The GBM on-ground location is consistent with the LAT position.
The trigger resulted in an Autonomous Repoint Request (ARR) by
the GBM Flight Software owing to the high peak flux of the GRB.
This ARR was accepted and the spacecraft slewed to the GBM
in-flight location.
The angle from the Fermi LAT boresight is 67 degrees.

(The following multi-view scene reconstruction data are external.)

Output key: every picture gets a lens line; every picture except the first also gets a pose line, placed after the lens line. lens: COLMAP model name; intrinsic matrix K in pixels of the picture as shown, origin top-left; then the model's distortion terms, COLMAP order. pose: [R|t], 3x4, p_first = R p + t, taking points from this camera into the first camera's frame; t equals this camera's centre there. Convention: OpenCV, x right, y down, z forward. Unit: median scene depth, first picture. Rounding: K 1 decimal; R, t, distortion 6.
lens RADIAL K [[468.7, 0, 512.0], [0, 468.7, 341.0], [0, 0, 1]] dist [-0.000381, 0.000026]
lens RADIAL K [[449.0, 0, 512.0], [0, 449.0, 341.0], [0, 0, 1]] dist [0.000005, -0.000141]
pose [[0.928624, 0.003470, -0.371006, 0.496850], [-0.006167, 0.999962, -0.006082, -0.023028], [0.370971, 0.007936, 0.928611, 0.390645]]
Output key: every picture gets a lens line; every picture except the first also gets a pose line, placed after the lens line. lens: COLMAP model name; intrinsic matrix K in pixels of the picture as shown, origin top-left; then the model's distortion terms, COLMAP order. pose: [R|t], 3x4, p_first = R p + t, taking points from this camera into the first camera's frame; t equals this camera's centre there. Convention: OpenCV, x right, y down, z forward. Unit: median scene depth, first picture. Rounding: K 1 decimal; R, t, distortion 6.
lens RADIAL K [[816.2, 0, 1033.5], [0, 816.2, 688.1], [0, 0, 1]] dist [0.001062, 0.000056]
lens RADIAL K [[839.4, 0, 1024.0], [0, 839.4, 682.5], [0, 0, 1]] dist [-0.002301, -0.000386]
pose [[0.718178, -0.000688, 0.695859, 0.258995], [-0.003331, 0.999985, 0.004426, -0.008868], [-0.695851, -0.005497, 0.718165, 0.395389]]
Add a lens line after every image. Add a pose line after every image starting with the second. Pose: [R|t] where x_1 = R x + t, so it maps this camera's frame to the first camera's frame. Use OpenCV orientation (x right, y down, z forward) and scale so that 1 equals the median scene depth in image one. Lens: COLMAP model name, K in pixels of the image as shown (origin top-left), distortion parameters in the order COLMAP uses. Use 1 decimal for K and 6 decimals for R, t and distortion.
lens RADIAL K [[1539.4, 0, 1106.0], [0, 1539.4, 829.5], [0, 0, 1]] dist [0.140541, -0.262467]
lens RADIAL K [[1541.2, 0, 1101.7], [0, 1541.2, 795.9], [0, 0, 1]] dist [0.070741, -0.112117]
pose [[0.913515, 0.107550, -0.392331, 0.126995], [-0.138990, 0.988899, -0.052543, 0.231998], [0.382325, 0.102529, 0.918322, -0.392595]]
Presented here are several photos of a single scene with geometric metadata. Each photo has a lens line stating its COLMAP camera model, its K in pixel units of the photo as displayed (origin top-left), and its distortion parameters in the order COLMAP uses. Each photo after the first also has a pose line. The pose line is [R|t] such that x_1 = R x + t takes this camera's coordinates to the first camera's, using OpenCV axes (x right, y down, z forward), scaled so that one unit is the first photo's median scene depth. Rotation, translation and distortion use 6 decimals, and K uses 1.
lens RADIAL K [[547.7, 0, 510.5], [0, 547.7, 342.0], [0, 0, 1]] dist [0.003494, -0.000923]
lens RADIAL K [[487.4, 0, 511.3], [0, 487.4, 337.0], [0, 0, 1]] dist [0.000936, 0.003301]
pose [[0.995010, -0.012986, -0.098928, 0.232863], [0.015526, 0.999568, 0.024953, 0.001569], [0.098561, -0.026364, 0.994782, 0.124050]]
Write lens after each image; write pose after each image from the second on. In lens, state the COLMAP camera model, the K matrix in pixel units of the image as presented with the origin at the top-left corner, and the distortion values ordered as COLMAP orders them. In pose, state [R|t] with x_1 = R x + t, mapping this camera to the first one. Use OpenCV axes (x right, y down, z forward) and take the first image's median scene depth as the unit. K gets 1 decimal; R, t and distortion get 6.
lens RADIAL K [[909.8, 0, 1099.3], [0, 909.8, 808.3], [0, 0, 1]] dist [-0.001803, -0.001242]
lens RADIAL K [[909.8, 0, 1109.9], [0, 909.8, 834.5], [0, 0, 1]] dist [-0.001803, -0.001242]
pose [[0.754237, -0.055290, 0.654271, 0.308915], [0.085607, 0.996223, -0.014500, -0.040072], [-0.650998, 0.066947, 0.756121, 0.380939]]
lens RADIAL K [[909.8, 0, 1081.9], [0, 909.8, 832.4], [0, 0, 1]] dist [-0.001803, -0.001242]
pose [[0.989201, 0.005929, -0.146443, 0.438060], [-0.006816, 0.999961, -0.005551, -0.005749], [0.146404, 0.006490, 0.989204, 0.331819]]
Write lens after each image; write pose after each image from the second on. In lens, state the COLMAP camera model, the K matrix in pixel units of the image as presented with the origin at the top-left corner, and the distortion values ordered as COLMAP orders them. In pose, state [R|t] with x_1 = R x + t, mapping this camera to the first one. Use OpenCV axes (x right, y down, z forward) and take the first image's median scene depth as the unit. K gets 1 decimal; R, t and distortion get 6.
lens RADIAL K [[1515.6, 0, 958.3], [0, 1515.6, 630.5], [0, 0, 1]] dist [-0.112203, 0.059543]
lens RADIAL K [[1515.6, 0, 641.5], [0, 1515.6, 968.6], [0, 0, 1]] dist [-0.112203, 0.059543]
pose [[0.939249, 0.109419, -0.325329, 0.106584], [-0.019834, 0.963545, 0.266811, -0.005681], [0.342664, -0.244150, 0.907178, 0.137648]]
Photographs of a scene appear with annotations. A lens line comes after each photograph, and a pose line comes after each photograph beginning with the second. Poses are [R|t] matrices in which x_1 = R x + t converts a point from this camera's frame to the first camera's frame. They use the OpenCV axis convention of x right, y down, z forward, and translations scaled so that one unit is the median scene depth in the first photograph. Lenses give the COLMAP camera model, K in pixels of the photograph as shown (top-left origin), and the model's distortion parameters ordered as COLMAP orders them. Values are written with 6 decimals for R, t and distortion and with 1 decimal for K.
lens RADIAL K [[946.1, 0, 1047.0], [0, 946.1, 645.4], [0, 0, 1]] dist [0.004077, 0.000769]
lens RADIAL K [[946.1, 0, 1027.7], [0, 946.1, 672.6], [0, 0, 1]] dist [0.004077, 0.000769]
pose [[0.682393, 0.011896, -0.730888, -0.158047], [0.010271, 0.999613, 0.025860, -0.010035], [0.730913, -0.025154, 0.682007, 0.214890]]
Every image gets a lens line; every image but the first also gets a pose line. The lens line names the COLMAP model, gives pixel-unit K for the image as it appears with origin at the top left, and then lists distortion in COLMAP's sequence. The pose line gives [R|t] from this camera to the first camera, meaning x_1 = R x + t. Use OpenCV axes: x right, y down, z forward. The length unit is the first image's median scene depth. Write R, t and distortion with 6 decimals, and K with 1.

The GBM light curve consists of multiple peaks with a
duration (T90) of about 128 s (50-300 keV). The time-averaged
spectrum from T0+2.0 s to T0+130.0 s is best fit by a power law
function with an exponential high-energy cutoff. The power law
index is -0.82 +/- 0.03 and the cutoff energy, parameterized as
Epeak, is 302 +/- 13 keV.
A Band function fits the spectrum equally well with
Epeak= 264 +/- 17 keV, alpha = -0.77 +/- 0.04 and
beta = -2.33 +/- 0.16.
The event fluence (10-1000 keV) in this time interval is
(4.78 +/- 0.11)E-05 erg/cm^2. The 1-sec peak photon flux
measured starting from T0+21.8 s in the 10-1000 keV band
is 17.0 +/- 0.4 ph/s/cm^2.
The spectral analysis results presented above are preliminary;
final results will be published in the GBM GRB Catalog."